Count how many lines of the material contain the string "archive", then give that number and nothing more.

<<<<

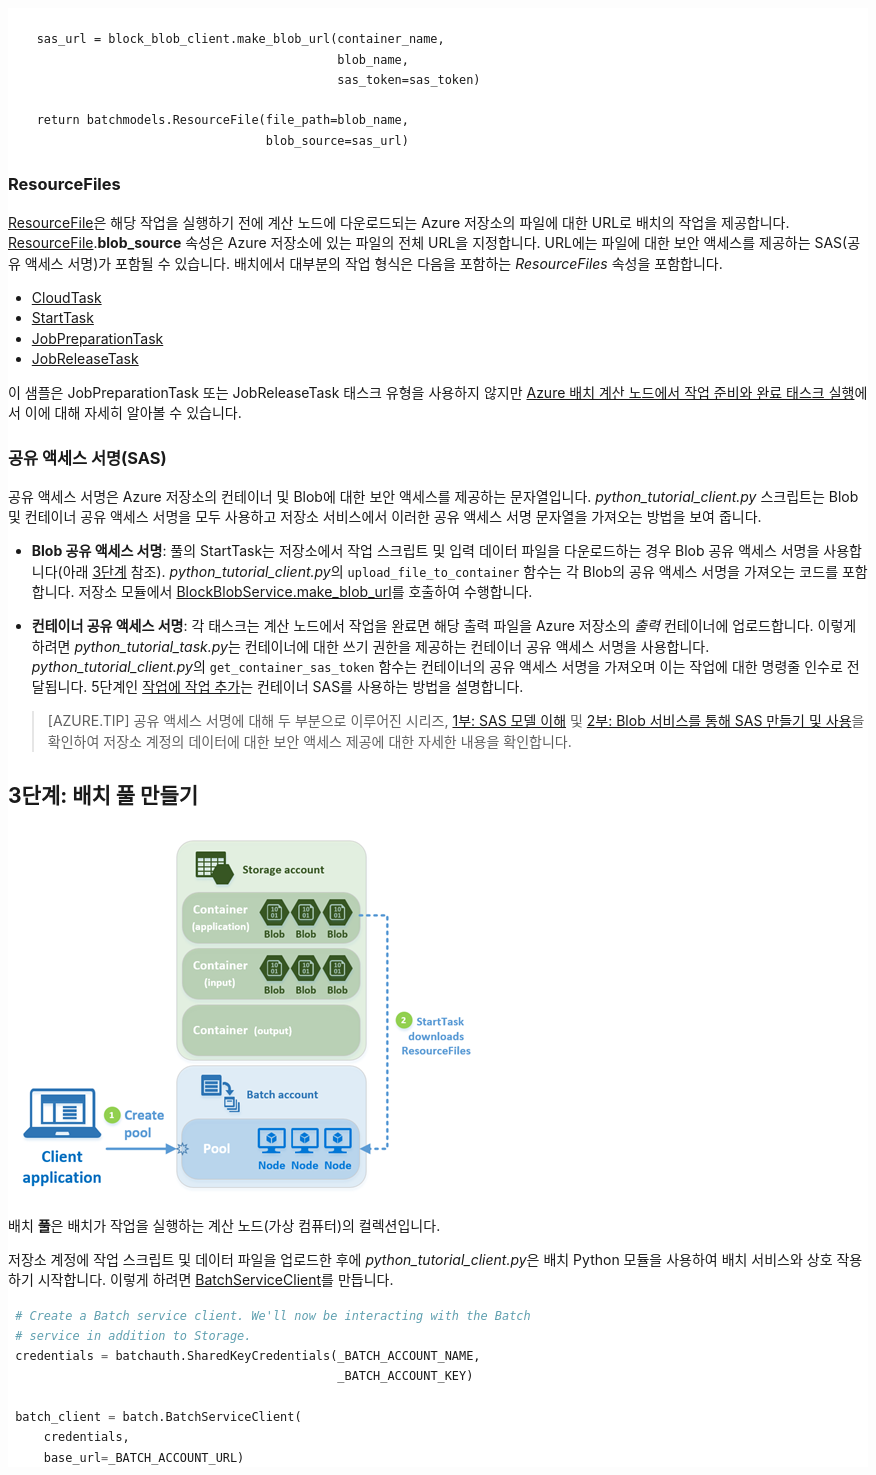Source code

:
 ```

    sas_url = block_blob_client.make_blob_url(container_name,
                                              blob_name,
                                              sas_token=sas_token)

    return batchmodels.ResourceFile(file_path=blob_name,
                                    blob_source=sas_url)
```

### ResourceFiles

[ResourceFile][py_resource_file]은 해당 작업을 실행하기 전에 계산 노드에 다운로드되는 Azure 저장소의 파일에 대한 URL로 배치의 작업을 제공합니다. [ResourceFile][py_resource_file].**blob\_source** 속성은 Azure 저장소에 있는 파일의 전체 URL을 지정합니다. URL에는 파일에 대한 보안 액세스를 제공하는 SAS(공유 액세스 서명)가 포함될 수 있습니다. 배치에서 대부분의 작업 형식은 다음을 포함하는 *ResourceFiles* 속성을 포함합니다.

- [CloudTask][py_task]
- [StartTask][py_starttask]
- [JobPreparationTask][py_jobpreptask]
- [JobReleaseTask][py_jobreltask]

이 샘플은 JobPreparationTask 또는 JobReleaseTask 태스크 유형을 사용하지 않지만 [Azure 배치 계산 노드에서 작업 준비와 완료 태스크 실행](batch-job-prep-release.md)에서 이에 대해 자세히 알아볼 수 있습니다.

### 공유 액세스 서명(SAS)

공유 액세스 서명은 Azure 저장소의 컨테이너 및 Blob에 대한 보안 액세스를 제공하는 문자열입니다. *python\_tutorial\_client.py* 스크립트는 Blob 및 컨테이너 공유 액세스 서명을 모두 사용하고 저장소 서비스에서 이러한 공유 액세스 서명 문자열을 가져오는 방법을 보여 줍니다.

- **Blob 공유 액세스 서명**: 풀의 StartTask는 저장소에서 작업 스크립트 및 입력 데이터 파일을 다운로드하는 경우 Blob 공유 액세스 서명을 사용합니다(아래 [3단계](#step-3-create-batch-pool) 참조). *python\_tutorial\_client.py*의 `upload_file_to_container` 함수는 각 Blob의 공유 액세스 서명을 가져오는 코드를 포함합니다. 저장소 모듈에서 [BlockBlobService.make\_blob\_url][py_make_blob_url]를 호출하여 수행합니다.

- **컨테이너 공유 액세스 서명**: 각 태스크는 계산 노드에서 작업을 완료면 해당 출력 파일을 Azure 저장소의 *출력* 컨테이너에 업로드합니다. 이렇게 하려면 *python\_tutorial\_task.py*는 컨테이너에 대한 쓰기 권한을 제공하는 컨테이너 공유 액세스 서명을 사용합니다. *python\_tutorial\_client.py*의 `get_container_sas_token` 함수는 컨테이너의 공유 액세스 서명을 가져오며 이는 작업에 대한 명령줄 인수로 전달됩니다. 5단계인 [작업에 작업 추가](#step-5-add-tasks-to-job)는 컨테이너 SAS를 사용하는 방법을 설명합니다.

> [AZURE.TIP] 공유 액세스 서명에 대해 두 부분으로 이루어진 시리즈, [1부: SAS 모델 이해](../storage/storage-dotnet-shared-access-signature-part-1.md) 및 [2부: Blob 서비스를 통해 SAS 만들기 및 사용](../storage/storage-dotnet-shared-access-signature-part-2.md)을 확인하여 저장소 계정의 데이터에 대한 보안 액세스 제공에 대한 자세한 내용을 확인합니다.

## 3단계: 배치 풀 만들기

![배치 풀 만들기][3] <br/>

배치 **풀**은 배치가 작업을 실행하는 계산 노드(가상 컴퓨터)의 컬렉션입니다.

저장소 계정에 작업 스크립트 및 데이터 파일을 업로드한 후에 *python\_tutorial\_client.py*은 배치 Python 모듈을 사용하여 배치 서비스와 상호 작용하기 시작합니다. 이렇게 하려면 [BatchServiceClient][py_batchserviceclient]를 만듭니다.

```python
 # Create a Batch service client. We'll now be interacting with the Batch
 # service in addition to Storage.
 credentials = batchauth.SharedKeyCredentials(_BATCH_ACCOUNT_NAME,
                                              _BATCH_ACCOUNT_KEY)

 batch_client = batch.BatchServiceClient(
     credentials,
     base_url=_BATCH_ACCOUNT_URL)
```


[azure_batch]: https://azure.microsoft.com/services/batch/
[azure_free_account]: https://azure.microsoft.com/free/
[azure_portal]: https://portal.azure.com
[batch_explorer_blog]: http://blogs.technet.com/b/windowshpc/archive/2015/01/20/azure-batch-explorer-sample-walkthrough.aspx
[batch_learning_path]: https://azure.microsoft.com/documentation/learning-paths/batch/
[blog_linux]: http://blogs.technet.com/b/windowshpc/archive/2016/03/30/introducing-linux-support-on-azure-batch.aspx
[github_batchexplorer]: https://github.com/Azure/azure-batch-samples/tree/master/CSharp/BatchExplorer
[github_samples]: https://github.com/Azure/azure-batch-samples
[github_samples_common]: https://github.com/Azure/azure-batch-samples/tree/master/CSharp/Common
[github_samples_zip]: https://github.com/Azure/azure-batch-samples/archive/master.zip
[github_topnwords]: https://github.com/Azure/azure-batch-samples/tree/master/CSharp/TopNWords
[nuget_packagemgr]: https://visualstudiogallery.msdn.microsoft.com/27077b70-9dad-4c64-adcf-c7cf6bc9970c
[nuget_restore]: https://docs.nuget.org/consume/package-restore/msbuild-integrated#enabling-package-restore-during-build
[py_account_ops]: http://azure-sdk-for-python.readthedocs.org/en/latest/ref/azure.batch.operations.html#azure.batch.operations.AccountOperations
[py_azure_sdk]: https://pypi.python.org/pypi/azure
[py_batch_docs]: http://azure-sdk-for-python.readthedocs.org/en/latest/ref/azure.batch.html
[py_batch_package]: https://pypi.python.org/pypi/azure-batch
[py_batchserviceclient]: http://azure-sdk-for-python.readthedocs.io/en/latest/ref/azure.batch.html#azure.batch.BatchServiceClient
[py_blockblobservice]: http://azure.github.io/azure-storage-python/ref/azure.storage.blob.blockblobservice.html#azure.storage.blob.blockblobservice.BlockBlobService
[py_cloudtask]: http://azure-sdk-for-python.readthedocs.io/en/latest/ref/azure.batch.models.html#azure.batch.models.CloudTask
[py_computenodeuser]: http://azure-sdk-for-python.readthedocs.org/en/latest/ref/azure.batch.models.html#azure.batch.models.ComputeNodeUser
[py_cs_config]: http://azure-sdk-for-python.readthedocs.io/en/latest/ref/azure.batch.models.html#azure.batch.models.CloudServiceConfiguration
[py_delete_container]: http://azure.github.io/azure-storage-python/ref/azure.storage.blob.baseblobservice.html#azure.storage.blob.baseblobservice.BaseBlobService.delete_container
[py_gen_blob_sas]: http://azure.github.io/azure-storage-python/ref/azure.storage.blob.baseblobservice.html#azure.storage.blob.baseblobservice.BaseBlobService.generate_blob_shared_access_signature
[py_gen_container_sas]: http://azure.github.io/azure-storage-python/ref/azure.storage.blob.baseblobservice.html#azure.storage.blob.baseblobservice.BaseBlobService.generate_container_shared_access_signature
[py_image_ref]: http://azure-sdk-for-python.readthedocs.io/en/latest/ref/azure.batch.models.html#azure.batch.models.ImageReference
[py_imagereference]: http://azure-sdk-for-python.readthedocs.org/en/latest/ref/azure.batch.models.html#azure.batch.models.ImageReference
[py_job]: http://azure-sdk-for-python.readthedocs.io/en/latest/ref/azure.batch.operations.html#azure.batch.operations.JobOperations
[py_jobpreptask]: http://azure-sdk-for-python.readthedocs.io/en/latest/ref/azure.batch.models.html#azure.batch.models.JobPreparationTask
[py_jobreltask]: http://azure-sdk-for-python.readthedocs.io/en/latest/ref/azure.batch.models.html#azure.batch.models.JobReleaseTask
[py_list_skus]: http://azure-sdk-for-python.readthedocs.io/en/latest/ref/azure.batch.operations.html#azure.batch.operations.AccountOperations.list_node_agent_skus
[py_make_blob_url]: http://azure.github.io/azure-storage-python/ref/azure.storage.blob.baseblobservice.html#azure.storage.blob.baseblobservice.BaseBlobService.make_blob_url
[py_pool]: http://azure-sdk-for-python.readthedocs.io/en/latest/ref/azure.batch.operations.html#azure.batch.operations.PoolOperations
[py_pooladdparam]: http://azure-sdk-for-python.readthedocs.io/en/latest/ref/azure.batch.models.html#azure.batch.models.PoolAddParameter
[py_poolinfo]: http://azure-sdk-for-python.readthedocs.io/en/latest/ref/azure.batch.models.html#azure.batch.models.PoolInformation
[py_resource_file]: http://azure-sdk-for-python.readthedocs.io/en/latest/ref/azure.batch.models.html#azure.batch.models.ResourceFile
[py_samples_github]: https://github.com/Azure/azure-batch-samples/tree/master/Python/Batch/
[py_starttask]: http://azure-sdk-for-python.readthedocs.io/en/latest/ref/azure.batch.models.html#azure.batch.models.StartTask
[py_starttask]: http://azure-sdk-for-python.readthedocs.io/en/latest/ref/azure.batch.models.html#azure.batch.models.StartTask
[py_task]: http://azure-sdk-for-python.readthedocs.io/en/latest/ref/azure.batch.models.html#azure.batch.models.CloudTask
[py_taskstate]: http://azure-sdk-for-python.readthedocs.io/en/latest/ref/azure.batch.models.html#azure.batch.models.TaskState
[py_vm_config]: http://azure-sdk-for-python.readthedocs.io/en/latest/ref/azure.batch.models.html#azure.batch.models.VirtualMachineConfiguration
[pypi_batch]: https://pypi.python.org/pypi/azure-batch
[pypi_storage]: https://pypi.python.org/pypi/azure-storage
[pypi_install]: http://python-packaging-user-guide.readthedocs.io/en/latest/installing/
[storage_explorer]: http://storageexplorer.com/
[visual_studio]: https://www.visualstudio.com/products/vs-2015-product-editions
[vm_marketplace]: https://azure.microsoft.com/marketplace/virtual-machines/
[1]: ./media/batch-dotnet-get-started/batch_workflow_01_sm.png "Azure 저장소에 컨테이너 만들기"
[2]: ./media/batch-dotnet-get-started/batch_workflow_02_sm.png "컨테이너에 작업 응용 프로그램 및 입력(데이터) 파일 업로드"
[3]: ./media/batch-dotnet-get-started/batch_workflow_03_sm.png "배치 풀 만들기"
[4]: ./media/batch-dotnet-get-started/batch_workflow_04_sm.png "배치 작업 만들기"
[5]: ./media/batch-dotnet-get-started/batch_workflow_05_sm.png "작업에 태스크 추가"
[6]: ./media/batch-dotnet-get-started/batch_workflow_06_sm.png "작업 모니터링"
[7]: ./media/batch-dotnet-get-started/batch_workflow_07_sm.png "저장소에서 작업 출력 다운로드"
[8]: ./media/batch-dotnet-get-started/batch_workflow_sm.png "배치 솔루션 워크플로(전체 다이어그램)"
[9]: ./media/batch-dotnet-get-started/credentials_batch_sm.png "포털의 배치 자격 증명"
[10]: ./media/batch-dotnet-get-started/credentials_storage_sm.png "포털의 저장소 자격 증명"
[11]: ./media/batch-dotnet-get-started/batch_workflow_minimal_sm.png "배치 솔루션 워크플로(최소 다이어그램)"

>>>>

Task result
3